======== Text shown

The BBC tells us that more than 400 people have died recently from an encephalitis outbreak in Uttar Pradesh province in India. For some strange reason, they don’t know what kind of virus is causing it. The only sure thing is that it’s a water-borne disease and the symptoms are clearly encephalitis.
Polio is a type of encephalitis and is symptomatically indistinguishable from any other type.
Unreported in mainstream media is that polio has also been diagnosed in Uttar Pradesh—and that victims have been vaccinated as many as 7 times. The province has been a center of polio vaccinations in children. The policy is to vaccinate all children every year to assure that nearly everyone is vaccinated. Of course, the vaccine campaigners express grave concern over nonvaccinators, but they have nothing to say about the vaccinated coming down with polio, nor do they have any comments about the encephalitis outbreak.
The claim, of course, is that the vaccine has dramatically cut the number of polio cases. However, the claim is being made in the face of a mass encephalitis outbreak that delivers the same symptoms and the same permanent neurological defects as polio. Isn’t it odd that the outbreaks of both polio and some unknown form of encephalitis would break out in the same area at the same time? Could it be that they “don’t know” the type of encephalitis because it might be polio?

================

▶ **Actions to take**
1 – Change "virus" to "pathogen" in the piece on the encephalitis outbreak, and give the passage again beginning at the words "The BBC tells" and stopping after "any other type.".
2 – Can you continue the piece on the encephalitis outbreak from the point where it stops?

======== Information shown

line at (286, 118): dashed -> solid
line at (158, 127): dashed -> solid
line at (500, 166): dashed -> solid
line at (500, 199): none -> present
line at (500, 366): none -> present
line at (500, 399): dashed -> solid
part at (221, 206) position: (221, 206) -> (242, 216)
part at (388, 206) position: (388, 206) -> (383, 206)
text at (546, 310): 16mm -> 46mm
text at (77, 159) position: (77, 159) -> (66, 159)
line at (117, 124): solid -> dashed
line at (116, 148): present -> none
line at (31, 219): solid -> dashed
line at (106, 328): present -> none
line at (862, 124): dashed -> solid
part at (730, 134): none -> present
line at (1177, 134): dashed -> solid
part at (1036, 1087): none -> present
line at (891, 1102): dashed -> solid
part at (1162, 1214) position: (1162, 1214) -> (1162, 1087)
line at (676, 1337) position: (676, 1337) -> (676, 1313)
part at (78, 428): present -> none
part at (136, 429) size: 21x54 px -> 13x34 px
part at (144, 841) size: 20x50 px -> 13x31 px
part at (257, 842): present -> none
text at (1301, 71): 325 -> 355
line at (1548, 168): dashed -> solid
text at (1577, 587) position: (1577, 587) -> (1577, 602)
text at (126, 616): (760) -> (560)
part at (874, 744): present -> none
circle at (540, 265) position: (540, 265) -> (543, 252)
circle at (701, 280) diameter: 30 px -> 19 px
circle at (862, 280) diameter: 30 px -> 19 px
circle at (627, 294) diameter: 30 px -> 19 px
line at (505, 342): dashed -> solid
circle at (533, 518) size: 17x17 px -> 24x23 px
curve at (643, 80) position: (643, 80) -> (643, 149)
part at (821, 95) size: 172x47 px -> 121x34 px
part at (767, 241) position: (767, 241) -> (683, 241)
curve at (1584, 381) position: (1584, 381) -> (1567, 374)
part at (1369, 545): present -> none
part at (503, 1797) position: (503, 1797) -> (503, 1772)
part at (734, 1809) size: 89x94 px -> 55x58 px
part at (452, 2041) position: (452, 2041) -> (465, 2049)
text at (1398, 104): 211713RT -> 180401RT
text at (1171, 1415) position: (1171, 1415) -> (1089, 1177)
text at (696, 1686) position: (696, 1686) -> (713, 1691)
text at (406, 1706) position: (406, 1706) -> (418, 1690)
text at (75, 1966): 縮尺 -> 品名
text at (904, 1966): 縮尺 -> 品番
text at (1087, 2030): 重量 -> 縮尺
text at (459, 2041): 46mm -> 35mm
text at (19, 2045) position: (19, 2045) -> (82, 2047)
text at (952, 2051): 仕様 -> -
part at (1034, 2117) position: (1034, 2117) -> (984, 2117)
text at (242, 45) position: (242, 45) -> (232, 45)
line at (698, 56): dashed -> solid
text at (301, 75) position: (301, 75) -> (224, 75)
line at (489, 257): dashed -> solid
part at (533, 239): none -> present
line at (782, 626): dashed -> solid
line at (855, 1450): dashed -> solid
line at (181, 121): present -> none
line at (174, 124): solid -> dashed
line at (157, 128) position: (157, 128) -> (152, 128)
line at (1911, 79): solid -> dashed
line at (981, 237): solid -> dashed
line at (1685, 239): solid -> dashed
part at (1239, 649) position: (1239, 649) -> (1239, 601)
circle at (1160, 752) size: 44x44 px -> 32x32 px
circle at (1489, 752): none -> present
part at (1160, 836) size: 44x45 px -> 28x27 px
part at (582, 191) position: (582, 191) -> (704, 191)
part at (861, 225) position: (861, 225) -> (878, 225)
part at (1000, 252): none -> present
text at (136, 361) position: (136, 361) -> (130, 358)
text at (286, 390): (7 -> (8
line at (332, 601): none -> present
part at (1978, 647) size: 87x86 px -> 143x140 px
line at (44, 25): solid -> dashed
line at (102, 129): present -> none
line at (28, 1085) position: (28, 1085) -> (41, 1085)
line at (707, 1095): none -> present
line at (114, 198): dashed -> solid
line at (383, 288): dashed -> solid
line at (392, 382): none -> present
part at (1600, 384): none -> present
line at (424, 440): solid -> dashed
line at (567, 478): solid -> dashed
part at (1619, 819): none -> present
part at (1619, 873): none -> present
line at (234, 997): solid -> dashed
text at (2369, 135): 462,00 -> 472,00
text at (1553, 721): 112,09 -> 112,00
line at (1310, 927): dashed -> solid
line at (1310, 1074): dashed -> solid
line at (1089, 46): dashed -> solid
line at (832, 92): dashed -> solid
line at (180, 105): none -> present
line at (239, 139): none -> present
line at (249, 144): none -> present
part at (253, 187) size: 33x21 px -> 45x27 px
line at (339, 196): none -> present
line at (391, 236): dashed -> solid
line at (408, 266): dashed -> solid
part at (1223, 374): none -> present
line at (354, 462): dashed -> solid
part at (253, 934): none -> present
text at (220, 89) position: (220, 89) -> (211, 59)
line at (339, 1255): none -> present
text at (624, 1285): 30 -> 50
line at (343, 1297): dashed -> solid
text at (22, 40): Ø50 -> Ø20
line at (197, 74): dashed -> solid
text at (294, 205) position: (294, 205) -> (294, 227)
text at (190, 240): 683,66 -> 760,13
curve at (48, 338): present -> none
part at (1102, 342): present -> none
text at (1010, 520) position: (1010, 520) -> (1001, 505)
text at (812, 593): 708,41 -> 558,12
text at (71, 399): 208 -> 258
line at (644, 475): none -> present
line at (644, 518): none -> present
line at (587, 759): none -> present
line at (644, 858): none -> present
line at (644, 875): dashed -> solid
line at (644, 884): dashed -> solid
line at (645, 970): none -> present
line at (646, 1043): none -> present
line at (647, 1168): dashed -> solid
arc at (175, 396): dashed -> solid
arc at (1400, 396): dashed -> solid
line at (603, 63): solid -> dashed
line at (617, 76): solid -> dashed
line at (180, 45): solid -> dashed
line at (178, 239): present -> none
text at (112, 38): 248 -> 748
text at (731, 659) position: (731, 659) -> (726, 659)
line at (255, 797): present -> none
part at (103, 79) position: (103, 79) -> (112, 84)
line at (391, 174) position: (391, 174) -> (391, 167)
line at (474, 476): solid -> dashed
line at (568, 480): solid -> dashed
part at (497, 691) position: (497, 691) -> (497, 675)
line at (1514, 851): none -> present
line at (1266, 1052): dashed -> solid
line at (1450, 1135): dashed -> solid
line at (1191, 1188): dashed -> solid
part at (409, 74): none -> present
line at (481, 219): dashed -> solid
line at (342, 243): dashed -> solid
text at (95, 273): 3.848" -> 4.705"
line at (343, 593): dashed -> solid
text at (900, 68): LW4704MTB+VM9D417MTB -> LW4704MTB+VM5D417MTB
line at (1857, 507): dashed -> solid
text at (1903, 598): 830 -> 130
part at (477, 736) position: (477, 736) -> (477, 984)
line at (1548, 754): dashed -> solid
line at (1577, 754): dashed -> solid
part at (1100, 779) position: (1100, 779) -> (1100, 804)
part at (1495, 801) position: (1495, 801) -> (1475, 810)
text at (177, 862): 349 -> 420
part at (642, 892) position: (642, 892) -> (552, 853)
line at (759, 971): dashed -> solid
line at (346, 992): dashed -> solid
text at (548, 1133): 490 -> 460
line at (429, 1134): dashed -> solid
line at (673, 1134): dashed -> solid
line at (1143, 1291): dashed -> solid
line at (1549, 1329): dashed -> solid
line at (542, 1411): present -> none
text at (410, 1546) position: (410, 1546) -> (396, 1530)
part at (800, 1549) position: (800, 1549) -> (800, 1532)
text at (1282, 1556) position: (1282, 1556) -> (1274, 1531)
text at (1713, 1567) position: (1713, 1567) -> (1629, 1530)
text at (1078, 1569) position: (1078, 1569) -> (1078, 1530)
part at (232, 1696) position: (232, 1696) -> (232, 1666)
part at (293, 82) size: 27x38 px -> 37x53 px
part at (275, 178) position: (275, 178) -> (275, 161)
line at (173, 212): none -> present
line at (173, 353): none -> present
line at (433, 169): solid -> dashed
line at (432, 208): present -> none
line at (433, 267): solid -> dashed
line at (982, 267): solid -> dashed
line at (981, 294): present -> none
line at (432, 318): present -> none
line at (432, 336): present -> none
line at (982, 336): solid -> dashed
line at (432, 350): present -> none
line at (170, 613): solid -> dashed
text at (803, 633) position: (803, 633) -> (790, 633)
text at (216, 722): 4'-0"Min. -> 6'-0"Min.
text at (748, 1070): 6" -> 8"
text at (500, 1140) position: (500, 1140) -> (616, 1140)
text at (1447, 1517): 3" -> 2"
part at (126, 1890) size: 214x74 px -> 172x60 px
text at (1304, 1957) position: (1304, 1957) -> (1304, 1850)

================

▶ **Responses per task**
1 –
The BBC tells us that more than 400 people have died recently from an encephalitis outbreak in Uttar Pradesh province in India. For some strange reason, they don’t know what kind of pathogen is causing it. The only sure thing is that it’s a water-borne disease and the symptoms are clearly encephalitis.
Polio is a type of encephalitis and is symptomatically indistinguishable from any other type.

2 –
Polio is, in fact, encephalitis. Encephalitis is a group of diseases with the same symptoms, the primary one being inflammation of the brain. The term, encephalitis, comes from Latin and Greek. Ceph is from the Latin word for head, and itis is from the Greek word for inflammation. The disease is simply a description of the symptom. Polio is the name of a virus that causes encephalitis.
It’s claimed that encephalitis caused by the Japanese encephalitis virus was an annual problem until 2005. But it suddenly disappeared, though the annual problem remains—but they can’t seem to figure out just what virus is causing it.
Now, here comes the “strange” coincidence. Starting in 2005, India started a monovalent polio vaccine campaign, and intensified it in Uttar Pradesh in 2007(1). Since the vaccine campaign started, they’ve reported huge drops in the rate of polio, and a new type of encephalitis—mysteriously resistant to diagnosis—has developed.
To make matters worse, India has reported on a new polio that’s a mutation of the vaccine virus. It’s particularly prevalent in the Uttar Pradesh province. Officials claim that these cases occur only in people with deficient immune systems. Sounds good, doesn’t it? But what do they blame all the encephalitis cases on?
Of course, they also claim that the polio vaccine is preventing nearly all other polio, and that they’re close to its eradication. Well…with the exception of those people who have enough money to have their children tested and find that their particular cases of encephalitis are caused by polio.
Additionally, officials also recommend that areas that have no polio outbreaks now switch to using the killed virus vaccines, but that Uttar Pradesh should continue with the attenuated (weakened) version. Yet, Uttar Pradesh is where the most cases of mutated polio have occurred, not in the wealthier provinces.
What is it about Uttar Pradesh that makes it a center for polio and this mysterious new encephalitis? The answer is really quite simple—and it clearly demonstrates the truth of the claim that vaccines are not the primary reason so many diseases have become rare in the modern world.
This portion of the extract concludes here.